What you should do: Transcribe the listing below from its opening line up to and including the line that contains "Life reconstruction of"; reproduce nothing else.
(Task data Opens)
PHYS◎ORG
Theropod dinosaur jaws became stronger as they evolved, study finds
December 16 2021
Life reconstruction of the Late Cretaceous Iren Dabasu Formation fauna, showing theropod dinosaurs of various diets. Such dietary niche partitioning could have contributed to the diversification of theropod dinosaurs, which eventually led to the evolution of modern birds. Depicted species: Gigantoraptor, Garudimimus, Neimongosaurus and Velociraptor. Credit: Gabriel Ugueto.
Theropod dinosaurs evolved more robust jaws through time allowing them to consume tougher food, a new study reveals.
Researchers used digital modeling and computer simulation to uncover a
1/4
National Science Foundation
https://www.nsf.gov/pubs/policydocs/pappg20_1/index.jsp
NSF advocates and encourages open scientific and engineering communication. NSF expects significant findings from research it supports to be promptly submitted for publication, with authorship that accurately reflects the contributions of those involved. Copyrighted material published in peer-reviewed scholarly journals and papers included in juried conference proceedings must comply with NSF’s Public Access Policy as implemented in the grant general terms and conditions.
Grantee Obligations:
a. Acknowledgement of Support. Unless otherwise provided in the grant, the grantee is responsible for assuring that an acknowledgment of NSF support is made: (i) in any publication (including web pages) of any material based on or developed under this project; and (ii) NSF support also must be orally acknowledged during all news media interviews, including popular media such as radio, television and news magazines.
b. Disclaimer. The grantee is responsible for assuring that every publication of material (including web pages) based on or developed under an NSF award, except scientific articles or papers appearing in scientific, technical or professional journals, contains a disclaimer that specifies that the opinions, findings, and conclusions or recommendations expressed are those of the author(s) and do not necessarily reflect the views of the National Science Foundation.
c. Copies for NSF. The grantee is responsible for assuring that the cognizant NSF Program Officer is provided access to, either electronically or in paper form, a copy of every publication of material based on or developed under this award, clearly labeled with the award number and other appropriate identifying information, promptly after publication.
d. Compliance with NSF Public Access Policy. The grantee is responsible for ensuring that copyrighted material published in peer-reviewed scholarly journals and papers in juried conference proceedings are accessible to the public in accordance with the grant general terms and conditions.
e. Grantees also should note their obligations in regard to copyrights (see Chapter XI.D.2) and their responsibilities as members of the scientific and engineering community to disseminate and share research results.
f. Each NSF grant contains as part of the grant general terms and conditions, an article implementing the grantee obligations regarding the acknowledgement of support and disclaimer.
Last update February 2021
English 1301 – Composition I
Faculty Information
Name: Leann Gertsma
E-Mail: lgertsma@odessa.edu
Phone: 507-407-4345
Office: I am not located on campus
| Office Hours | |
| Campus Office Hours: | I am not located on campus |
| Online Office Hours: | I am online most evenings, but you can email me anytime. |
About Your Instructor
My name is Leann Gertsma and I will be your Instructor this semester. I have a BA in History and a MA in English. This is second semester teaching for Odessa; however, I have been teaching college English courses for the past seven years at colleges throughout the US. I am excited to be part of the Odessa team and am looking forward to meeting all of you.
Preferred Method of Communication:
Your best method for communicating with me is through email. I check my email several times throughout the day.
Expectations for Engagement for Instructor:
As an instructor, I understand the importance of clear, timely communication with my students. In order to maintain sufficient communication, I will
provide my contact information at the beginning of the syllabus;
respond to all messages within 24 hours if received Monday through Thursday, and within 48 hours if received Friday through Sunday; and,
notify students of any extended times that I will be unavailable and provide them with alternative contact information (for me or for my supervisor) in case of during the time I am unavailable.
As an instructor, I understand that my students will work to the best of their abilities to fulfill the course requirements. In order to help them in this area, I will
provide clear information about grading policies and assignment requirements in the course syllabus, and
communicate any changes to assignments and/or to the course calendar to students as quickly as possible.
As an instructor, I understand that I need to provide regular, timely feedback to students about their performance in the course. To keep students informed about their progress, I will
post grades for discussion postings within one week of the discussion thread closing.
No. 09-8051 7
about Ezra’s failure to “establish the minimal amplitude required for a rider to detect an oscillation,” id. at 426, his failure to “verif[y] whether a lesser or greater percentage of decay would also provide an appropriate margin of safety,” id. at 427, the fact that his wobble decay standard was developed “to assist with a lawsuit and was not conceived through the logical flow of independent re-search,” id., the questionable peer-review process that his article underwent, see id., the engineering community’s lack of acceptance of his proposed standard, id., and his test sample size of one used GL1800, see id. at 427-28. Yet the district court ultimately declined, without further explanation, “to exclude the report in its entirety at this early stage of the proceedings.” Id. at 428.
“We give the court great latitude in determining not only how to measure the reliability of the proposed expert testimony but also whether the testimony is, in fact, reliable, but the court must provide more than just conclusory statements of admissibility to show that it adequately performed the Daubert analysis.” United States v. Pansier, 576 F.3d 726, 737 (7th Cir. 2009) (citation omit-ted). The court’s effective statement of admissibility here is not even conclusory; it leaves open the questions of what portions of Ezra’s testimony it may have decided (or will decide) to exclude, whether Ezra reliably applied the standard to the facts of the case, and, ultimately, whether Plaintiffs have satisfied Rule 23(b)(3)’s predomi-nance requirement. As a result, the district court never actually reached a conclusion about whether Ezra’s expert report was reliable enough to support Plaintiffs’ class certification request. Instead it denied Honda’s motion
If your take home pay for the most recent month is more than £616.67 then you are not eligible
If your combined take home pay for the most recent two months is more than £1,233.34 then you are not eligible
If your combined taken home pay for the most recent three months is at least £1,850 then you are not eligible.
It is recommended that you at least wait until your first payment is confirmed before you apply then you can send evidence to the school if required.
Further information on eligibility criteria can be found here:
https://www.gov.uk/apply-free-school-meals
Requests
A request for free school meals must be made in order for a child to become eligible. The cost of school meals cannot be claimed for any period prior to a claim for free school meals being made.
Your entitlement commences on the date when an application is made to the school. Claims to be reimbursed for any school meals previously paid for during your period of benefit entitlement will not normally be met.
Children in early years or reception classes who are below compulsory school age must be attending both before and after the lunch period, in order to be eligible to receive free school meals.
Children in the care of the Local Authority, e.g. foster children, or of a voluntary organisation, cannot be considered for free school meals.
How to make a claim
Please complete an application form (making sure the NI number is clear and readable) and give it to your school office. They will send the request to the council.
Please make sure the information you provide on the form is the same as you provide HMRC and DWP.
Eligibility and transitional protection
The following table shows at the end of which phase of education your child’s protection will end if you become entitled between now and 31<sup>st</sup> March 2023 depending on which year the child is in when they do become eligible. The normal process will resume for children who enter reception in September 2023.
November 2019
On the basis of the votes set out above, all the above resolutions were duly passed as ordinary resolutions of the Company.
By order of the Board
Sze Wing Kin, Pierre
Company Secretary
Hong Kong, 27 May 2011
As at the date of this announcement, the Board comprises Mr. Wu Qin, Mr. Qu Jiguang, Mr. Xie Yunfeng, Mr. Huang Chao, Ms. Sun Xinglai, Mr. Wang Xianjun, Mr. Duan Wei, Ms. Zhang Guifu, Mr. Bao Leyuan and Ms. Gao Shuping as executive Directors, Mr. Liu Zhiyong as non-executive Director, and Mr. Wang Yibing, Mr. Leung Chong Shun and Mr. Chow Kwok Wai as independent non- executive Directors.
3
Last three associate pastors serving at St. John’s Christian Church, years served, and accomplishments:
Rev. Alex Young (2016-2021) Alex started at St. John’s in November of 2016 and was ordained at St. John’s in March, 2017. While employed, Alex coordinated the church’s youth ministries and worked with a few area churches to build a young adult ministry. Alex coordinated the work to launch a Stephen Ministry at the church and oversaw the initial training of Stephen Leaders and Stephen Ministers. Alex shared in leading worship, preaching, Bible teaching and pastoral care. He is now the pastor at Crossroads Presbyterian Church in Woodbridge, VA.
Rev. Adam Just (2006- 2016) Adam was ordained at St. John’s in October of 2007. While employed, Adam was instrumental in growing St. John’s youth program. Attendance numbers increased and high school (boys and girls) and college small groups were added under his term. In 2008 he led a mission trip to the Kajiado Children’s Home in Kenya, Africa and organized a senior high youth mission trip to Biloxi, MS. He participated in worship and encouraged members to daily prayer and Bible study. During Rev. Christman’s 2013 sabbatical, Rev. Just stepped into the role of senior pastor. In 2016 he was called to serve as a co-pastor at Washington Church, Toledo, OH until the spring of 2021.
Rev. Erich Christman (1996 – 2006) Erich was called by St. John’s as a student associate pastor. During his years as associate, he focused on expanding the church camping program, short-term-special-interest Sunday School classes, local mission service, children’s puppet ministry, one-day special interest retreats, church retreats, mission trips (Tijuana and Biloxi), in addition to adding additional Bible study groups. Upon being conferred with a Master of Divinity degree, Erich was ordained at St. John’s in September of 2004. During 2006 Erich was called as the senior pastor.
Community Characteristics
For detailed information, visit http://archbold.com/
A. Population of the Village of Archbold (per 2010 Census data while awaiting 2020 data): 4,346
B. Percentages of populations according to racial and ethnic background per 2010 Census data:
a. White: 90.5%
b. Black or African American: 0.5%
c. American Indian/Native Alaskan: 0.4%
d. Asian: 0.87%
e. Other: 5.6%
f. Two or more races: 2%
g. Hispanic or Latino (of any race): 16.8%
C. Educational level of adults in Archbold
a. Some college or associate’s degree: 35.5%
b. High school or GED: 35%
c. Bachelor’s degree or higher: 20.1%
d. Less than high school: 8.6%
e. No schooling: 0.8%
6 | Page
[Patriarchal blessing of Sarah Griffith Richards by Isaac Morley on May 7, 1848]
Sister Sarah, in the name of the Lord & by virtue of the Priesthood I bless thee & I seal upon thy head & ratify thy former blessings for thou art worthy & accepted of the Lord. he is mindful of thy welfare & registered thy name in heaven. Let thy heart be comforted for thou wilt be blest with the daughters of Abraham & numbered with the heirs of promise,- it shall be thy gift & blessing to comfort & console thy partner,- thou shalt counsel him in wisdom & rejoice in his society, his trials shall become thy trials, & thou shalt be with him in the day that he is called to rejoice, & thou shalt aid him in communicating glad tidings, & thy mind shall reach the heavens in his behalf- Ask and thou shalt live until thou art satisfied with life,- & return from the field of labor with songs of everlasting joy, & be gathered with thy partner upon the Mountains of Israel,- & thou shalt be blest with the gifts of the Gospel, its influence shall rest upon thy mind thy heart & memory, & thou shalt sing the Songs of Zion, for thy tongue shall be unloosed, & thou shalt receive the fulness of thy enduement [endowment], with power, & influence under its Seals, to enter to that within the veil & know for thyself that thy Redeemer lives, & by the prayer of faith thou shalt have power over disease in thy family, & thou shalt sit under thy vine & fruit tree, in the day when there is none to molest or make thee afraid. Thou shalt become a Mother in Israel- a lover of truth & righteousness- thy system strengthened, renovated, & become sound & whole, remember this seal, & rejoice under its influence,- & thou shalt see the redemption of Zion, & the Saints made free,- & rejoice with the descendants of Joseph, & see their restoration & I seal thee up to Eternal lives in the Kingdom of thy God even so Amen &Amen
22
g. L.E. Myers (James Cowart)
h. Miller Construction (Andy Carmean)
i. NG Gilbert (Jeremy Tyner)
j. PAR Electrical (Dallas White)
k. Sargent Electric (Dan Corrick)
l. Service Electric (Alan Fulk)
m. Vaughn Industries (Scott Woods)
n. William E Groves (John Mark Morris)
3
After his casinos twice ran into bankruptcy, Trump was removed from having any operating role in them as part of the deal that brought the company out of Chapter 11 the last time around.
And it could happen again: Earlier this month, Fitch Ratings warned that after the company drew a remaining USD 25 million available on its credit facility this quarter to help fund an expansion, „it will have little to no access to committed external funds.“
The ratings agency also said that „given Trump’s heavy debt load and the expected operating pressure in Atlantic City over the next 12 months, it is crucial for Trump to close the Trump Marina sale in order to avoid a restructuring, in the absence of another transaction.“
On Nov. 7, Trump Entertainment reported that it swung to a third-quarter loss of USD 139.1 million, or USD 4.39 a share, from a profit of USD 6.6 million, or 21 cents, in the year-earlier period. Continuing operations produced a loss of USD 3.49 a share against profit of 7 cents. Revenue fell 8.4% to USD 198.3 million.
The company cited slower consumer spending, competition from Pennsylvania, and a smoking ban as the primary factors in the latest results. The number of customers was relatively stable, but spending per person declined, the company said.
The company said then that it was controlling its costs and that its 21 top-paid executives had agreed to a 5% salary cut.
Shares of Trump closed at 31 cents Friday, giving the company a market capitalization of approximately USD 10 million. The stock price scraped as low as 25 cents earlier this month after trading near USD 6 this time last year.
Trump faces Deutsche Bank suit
(Task data Closes)
Task result:
PHYS◎ORG
Theropod dinosaur jaws became stronger as they evolved, study finds
December 16 2021
Life reconstruction of the Late Cretaceous Iren Dabasu Formation fauna, showing theropod dinosaurs of various diets. Such dietary niche partitioning could have contributed to the diversification of theropod dinosaurs, which eventually led to the evolution of modern birds. Depicted species: Gigantoraptor, Garudimimus, Neimongosaurus and Velociraptor. Credit: Gabriel Ugueto.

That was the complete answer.